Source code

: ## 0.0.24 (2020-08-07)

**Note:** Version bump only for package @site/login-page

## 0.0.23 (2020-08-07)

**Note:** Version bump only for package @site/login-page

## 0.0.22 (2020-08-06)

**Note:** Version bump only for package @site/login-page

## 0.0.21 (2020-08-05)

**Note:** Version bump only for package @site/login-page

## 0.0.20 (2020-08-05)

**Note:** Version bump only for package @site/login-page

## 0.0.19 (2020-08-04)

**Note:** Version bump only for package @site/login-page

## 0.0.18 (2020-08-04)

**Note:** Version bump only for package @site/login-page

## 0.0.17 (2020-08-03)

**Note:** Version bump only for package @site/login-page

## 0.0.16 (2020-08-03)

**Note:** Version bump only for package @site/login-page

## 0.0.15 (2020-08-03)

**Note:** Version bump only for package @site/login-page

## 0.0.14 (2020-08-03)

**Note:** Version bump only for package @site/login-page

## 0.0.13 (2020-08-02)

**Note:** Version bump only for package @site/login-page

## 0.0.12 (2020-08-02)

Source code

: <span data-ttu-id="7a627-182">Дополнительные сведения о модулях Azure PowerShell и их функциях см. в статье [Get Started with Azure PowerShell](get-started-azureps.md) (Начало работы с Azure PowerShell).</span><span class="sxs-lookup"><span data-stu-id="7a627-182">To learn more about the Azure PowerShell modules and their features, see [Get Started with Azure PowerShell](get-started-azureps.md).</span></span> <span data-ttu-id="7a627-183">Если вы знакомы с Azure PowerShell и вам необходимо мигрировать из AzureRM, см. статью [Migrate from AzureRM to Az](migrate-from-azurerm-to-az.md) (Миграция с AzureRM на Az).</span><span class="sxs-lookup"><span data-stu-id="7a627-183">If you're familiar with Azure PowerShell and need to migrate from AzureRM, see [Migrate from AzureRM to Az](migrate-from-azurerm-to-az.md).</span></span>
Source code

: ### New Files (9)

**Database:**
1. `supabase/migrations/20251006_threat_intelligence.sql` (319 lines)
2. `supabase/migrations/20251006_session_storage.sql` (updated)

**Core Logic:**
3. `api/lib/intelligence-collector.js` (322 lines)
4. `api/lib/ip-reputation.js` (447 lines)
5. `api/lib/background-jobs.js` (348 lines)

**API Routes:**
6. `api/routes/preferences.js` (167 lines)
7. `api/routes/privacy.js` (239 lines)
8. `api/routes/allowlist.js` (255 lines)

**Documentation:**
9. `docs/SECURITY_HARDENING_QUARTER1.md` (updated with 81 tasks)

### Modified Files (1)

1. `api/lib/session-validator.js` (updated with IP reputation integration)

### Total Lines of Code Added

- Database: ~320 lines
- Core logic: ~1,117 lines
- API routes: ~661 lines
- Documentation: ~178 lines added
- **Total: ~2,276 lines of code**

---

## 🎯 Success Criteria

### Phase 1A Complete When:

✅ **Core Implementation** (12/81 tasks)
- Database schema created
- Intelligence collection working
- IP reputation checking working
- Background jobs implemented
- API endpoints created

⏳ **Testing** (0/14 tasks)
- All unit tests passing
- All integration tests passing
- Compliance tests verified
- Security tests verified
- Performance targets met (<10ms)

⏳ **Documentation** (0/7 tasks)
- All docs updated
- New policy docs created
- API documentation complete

════

§ **Activity**:
Every line that includes "reputation" must be copied from the material above.

§ **Result for this exercise**:
4. `api/lib/ip-reputation.js` (447 lines)
1. `api/lib/session-validator.js` (updated with IP reputation integration)
- IP reputation checking working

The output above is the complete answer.